=== Section Start ===

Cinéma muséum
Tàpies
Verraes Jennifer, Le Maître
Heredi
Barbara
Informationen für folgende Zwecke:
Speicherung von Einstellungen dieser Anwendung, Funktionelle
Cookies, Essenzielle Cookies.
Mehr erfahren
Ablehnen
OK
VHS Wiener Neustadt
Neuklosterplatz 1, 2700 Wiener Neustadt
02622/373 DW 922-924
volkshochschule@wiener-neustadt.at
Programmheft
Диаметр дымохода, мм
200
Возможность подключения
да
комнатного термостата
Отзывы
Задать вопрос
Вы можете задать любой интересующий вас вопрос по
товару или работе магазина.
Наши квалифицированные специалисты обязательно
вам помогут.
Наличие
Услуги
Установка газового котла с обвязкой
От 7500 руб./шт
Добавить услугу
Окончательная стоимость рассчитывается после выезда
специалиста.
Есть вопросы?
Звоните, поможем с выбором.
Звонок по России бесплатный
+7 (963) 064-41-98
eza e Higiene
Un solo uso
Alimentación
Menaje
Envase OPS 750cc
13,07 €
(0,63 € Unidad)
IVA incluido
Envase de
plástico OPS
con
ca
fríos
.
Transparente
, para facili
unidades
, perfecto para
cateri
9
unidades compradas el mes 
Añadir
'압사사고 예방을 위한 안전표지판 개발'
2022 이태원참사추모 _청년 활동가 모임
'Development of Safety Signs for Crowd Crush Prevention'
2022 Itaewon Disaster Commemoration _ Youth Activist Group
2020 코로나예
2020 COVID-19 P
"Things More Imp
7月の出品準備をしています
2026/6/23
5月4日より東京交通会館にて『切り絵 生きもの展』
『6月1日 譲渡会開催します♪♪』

=== Section End ===

◆ Instruction
Exactly as they stand above, retype all of the records.

◆ Written answer
Cinéma muséum
Tàpies
Verraes Jennifer, Le Maître
Heredi
Barbara
Informationen für folgende Zwecke:
Speicherung von Einstellungen dieser Anwendung, Funktionelle
Cookies, Essenzielle Cookies.
Mehr erfahren
Ablehnen
OK
VHS Wiener Neustadt
Neuklosterplatz 1, 2700 Wiener Neustadt
02622/373 DW 922-924
volkshochschule@wiener-neustadt.at
Programmheft
Диаметр дымохода, мм
200
Возможность подключения
да
комнатного термостата
Отзывы
Задать вопрос
Вы можете задать любой интересующий вас вопрос по
товару или работе магазина.
Наши квалифицированные специалисты обязательно
вам помогут.
Наличие
Услуги
Установка газового котла с обвязкой
От 7500 руб./шт
Добавить услугу
Окончательная стоимость рассчитывается после выезда
специалиста.
Есть вопросы?
Звоните, поможем с выбором.
Звонок по России бесплатный
+7 (963) 064-41-98
eza e Higiene
Un solo uso
Alimentación
Menaje
Envase OPS 750cc
13,07 €
(0,63 € Unidad)
IVA incluido
Envase de
plástico OPS
con
ca
fríos
.
Transparente
, para facili
unidades
, perfecto para
cateri
9
unidades compradas el mes 
Añadir
'압사사고 예방을 위한 안전표지판 개발'
2022 이태원참사추모 _청년 활동가 모임
'Development of Safety Signs for Crowd Crush Prevention'
2022 Itaewon Disaster Commemoration _ Youth Activist Group
2020 코로나예
2020 COVID-19 P
"Things More Imp
7月の出品準備をしています
2026/6/23
5月4日より東京交通会館にて『切り絵 生きもの展』
『6月1日 譲渡会開催します♪♪』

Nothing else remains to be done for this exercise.